Its COVID-19 candidate is said not require the same freezing temperatures for storage, as its adenovirus vector technology has shown to be stable even at room temperature. It is in collaboration with the National Institute of Allergy and Infectious Diseases, and it is using the AdVac platform that has been used to vaccinate more than 100,000 people to date. This same platform was used to make its Ebola vaccine and construct its Zika, RSV and HIV vaccine candidates.
The company announced that its Phase 1/2a clinical study demonstrated safety and immunogenicity after a single vaccination. The study results were also submitted to medRxiv, and those results are to be published online imminently. Johnson & Johnson also added that it has been scaling up manufacturing capacity and that it remains on track to provide a billion doses of a vaccine per year.
The company also said the vaccine is expected to be affordable for the public and is being done on a not-for-profit basis for emergency pandemic use. If the safety and efficacy go as it expects, and if it receives FDA approval, Johnson & Johnson expects that JNJ-78436735 can see the first doses available for emergency use authorization in early 2021.
Moderna Inc. (NASDAQ: MRNA) is considered to be in a leadership position with its Phase 3 study now, and the company just received an upgrade to 20 million units pre-ordered in Canada this week. Moderna recently has downplayed some of the timing issues in the race for a vaccine, noting that being the best is better than being the first to market.
Pfizer Inc. (NYSE: PFE) and BioNTech S.E. (NASDAQ: BNTX) were in the news recently after the BioNTech CEO suggested that their vaccine was “nearly perfect” in an interview, but that was not a formal clinical update.
Novavax Inc. (NASDAQ: NVAX) stock has been the biggest winner of the lot so far, with shares rising more than 20-fold in 2020. Its market cap is now $6.6 billion, and it will have more than 60,000 participants globally.
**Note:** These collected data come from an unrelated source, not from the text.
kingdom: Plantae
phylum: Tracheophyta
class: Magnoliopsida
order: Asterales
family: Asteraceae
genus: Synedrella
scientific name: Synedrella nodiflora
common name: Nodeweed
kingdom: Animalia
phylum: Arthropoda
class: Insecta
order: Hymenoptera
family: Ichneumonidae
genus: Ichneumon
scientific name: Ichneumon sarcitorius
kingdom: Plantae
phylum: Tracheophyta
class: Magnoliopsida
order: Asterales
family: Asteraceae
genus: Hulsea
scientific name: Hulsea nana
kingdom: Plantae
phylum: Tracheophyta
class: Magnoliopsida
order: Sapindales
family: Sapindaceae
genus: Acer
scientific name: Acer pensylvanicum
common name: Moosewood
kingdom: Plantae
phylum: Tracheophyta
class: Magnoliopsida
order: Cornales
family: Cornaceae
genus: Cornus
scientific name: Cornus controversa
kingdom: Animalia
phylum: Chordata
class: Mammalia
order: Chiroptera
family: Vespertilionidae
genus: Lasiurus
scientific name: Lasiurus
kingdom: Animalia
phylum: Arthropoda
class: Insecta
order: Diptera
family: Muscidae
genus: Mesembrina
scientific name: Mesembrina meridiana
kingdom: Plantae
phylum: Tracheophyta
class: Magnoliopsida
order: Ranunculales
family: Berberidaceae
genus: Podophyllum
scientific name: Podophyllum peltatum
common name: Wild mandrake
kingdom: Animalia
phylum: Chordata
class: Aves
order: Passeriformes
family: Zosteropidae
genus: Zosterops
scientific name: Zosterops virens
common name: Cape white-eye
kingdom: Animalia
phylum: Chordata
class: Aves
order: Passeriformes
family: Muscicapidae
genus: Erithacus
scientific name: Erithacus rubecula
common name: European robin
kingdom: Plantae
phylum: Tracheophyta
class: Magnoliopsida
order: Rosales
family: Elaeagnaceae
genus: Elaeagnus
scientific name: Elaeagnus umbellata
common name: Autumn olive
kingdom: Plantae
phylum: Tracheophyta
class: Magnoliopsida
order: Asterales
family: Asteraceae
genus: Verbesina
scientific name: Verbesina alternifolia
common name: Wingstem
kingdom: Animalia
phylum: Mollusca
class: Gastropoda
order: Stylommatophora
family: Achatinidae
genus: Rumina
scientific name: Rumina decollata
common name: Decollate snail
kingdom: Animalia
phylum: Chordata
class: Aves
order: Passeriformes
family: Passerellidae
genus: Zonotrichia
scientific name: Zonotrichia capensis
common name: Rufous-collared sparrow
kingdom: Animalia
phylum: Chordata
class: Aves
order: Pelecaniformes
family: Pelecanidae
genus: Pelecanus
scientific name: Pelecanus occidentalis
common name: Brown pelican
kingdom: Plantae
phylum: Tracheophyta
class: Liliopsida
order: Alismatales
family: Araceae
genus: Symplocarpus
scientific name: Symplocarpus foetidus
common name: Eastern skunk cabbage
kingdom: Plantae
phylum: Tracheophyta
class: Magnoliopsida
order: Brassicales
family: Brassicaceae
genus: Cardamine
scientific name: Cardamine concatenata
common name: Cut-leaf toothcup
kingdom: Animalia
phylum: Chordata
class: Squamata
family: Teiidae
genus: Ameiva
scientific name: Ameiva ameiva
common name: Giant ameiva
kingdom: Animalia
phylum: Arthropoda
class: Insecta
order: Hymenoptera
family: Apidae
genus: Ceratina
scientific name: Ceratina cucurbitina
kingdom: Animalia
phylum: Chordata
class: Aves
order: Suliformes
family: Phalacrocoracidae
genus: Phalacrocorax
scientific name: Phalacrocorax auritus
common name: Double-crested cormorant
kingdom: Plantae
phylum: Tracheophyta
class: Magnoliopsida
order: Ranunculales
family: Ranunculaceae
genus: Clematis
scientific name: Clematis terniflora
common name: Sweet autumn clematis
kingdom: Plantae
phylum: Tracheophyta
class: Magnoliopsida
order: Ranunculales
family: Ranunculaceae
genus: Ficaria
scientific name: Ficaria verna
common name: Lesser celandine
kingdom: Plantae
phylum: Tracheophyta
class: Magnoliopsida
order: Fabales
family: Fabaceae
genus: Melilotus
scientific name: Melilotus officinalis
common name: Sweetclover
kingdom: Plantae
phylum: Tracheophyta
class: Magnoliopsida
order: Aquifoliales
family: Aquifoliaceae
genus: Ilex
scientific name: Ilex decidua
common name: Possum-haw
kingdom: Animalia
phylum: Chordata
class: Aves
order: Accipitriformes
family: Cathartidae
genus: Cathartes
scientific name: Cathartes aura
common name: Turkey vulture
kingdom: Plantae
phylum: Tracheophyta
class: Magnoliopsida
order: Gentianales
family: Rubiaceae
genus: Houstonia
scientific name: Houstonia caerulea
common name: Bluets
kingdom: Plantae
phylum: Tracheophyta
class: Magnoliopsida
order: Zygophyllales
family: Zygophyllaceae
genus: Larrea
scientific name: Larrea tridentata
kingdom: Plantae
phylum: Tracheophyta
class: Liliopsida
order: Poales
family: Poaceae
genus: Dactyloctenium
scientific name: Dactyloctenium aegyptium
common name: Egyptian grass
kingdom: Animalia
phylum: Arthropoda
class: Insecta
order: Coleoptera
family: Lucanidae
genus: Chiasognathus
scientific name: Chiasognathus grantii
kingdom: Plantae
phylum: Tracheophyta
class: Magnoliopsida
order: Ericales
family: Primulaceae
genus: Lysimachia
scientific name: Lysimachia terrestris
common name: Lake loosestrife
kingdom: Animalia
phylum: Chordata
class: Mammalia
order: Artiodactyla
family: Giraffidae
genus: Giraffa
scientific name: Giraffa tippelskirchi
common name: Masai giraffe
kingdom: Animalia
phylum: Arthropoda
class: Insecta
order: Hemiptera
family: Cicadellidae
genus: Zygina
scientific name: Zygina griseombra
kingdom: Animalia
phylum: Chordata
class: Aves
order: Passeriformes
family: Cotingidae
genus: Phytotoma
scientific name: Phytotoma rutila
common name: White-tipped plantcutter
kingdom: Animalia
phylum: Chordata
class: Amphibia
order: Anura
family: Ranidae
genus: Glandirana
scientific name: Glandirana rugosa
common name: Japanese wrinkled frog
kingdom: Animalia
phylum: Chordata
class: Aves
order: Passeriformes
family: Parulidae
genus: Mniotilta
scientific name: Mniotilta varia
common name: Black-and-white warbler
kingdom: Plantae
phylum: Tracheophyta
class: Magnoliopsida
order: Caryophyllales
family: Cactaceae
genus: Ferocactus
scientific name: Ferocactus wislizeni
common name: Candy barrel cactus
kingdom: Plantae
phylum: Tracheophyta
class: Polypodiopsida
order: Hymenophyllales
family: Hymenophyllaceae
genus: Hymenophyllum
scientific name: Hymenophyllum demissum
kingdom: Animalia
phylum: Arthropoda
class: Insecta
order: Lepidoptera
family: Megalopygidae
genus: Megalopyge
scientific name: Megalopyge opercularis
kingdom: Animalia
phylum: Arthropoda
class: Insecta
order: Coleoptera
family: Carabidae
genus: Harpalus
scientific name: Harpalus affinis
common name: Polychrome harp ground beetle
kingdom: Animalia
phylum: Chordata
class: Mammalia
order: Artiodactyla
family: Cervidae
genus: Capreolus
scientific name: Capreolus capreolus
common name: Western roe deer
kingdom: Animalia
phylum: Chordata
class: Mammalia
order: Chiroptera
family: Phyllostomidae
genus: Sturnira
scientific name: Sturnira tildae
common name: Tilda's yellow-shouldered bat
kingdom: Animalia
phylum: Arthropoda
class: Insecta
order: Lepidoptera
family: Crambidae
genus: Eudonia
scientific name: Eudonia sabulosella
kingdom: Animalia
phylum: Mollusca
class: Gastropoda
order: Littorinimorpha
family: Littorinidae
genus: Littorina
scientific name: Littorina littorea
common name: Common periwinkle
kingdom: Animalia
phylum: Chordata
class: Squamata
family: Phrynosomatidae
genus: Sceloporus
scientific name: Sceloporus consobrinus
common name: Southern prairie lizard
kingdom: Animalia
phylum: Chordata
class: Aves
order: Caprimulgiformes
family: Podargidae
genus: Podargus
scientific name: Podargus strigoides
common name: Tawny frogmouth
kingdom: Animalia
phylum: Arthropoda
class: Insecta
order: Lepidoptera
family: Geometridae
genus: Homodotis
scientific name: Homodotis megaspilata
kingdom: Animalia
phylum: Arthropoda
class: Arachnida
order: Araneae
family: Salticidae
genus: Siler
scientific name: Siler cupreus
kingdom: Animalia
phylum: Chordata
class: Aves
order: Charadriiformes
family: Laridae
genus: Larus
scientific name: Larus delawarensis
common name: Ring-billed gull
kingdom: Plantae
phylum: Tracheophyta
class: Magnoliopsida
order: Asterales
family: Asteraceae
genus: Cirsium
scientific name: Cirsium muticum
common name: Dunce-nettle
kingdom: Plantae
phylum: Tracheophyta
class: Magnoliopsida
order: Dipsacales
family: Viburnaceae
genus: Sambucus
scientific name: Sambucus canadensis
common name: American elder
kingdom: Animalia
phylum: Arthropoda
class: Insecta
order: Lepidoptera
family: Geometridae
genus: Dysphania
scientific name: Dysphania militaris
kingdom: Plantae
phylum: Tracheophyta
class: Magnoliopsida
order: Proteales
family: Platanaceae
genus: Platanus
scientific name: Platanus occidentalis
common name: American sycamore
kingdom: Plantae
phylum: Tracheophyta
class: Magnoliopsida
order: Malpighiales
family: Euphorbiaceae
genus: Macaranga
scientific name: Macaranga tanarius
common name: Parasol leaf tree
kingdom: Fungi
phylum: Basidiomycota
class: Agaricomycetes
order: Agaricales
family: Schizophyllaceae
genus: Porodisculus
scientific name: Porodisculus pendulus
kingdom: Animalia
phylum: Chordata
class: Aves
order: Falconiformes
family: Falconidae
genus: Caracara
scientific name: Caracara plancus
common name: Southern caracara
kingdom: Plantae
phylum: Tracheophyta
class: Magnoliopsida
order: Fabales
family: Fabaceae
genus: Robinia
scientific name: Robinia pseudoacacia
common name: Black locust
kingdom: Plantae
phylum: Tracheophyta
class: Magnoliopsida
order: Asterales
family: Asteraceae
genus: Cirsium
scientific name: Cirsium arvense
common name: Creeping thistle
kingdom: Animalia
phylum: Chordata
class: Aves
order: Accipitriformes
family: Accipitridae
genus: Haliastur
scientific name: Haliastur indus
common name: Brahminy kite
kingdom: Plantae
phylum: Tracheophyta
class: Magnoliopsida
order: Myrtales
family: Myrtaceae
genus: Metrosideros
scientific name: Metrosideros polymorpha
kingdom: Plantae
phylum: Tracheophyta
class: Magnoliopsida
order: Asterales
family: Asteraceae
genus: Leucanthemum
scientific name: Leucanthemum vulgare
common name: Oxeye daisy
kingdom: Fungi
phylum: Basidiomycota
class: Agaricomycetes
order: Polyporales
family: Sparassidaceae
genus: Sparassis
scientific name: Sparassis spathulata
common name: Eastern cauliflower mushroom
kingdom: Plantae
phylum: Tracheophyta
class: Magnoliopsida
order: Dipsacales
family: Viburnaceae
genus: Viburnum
The news helped to boost markets in premarket action. That said, it has been expanding its capabilities with the hopes of getting 2 billion doses ready in 2021.
While two U.S. vaccine frontrunners are using mRNA technology, Johnson & Johnson’s potential vaccine has been said to look more like that of AstraZeneca PLC (NYSE: AZN). The AstraZeneca trial was halted based on an unexplained illness with one participant in the United Kingdom, but the company has resumed its Phase 3 trials there after determining the issue likely was not related to the trial. The United States is still investigating the cause.
Nine biotech and pharmaceutical CEOs signed a pledge earlier in September to focus on safety and well-being ahead of racing just to get a COVID-19 vaccine out first. Their unanimous commitment is to develop and test COVID-19 vaccine candidates “in accordance with high ethical standards and sound scientific principles.” In short, science over politics and social pressure.
The FDA also has pledged that it will not rush an unproven vaccine to market. The agency already said publicly that any COVID-19 vaccine approval requires scientific evidence of safety and efficacy from a randomized and observer-blinded study that includes a significant number of participants across diverse populations.
Johnson & Johnson stock traded up over 1% at $145.90 a share on Wednesday morning. Moderna stock was down 3.7% at $66.27, and Novavax stock was down more than 4.7% at $106.24. Pfizer stock was holding up better, with a mere two-cent loss to $36.23 a share, but its partner BioNTech saw a 3.4% drop to $64.70.
AstraZeneca stock was actually up 1.3% at $56.15 in New York trading on Wednesday morning.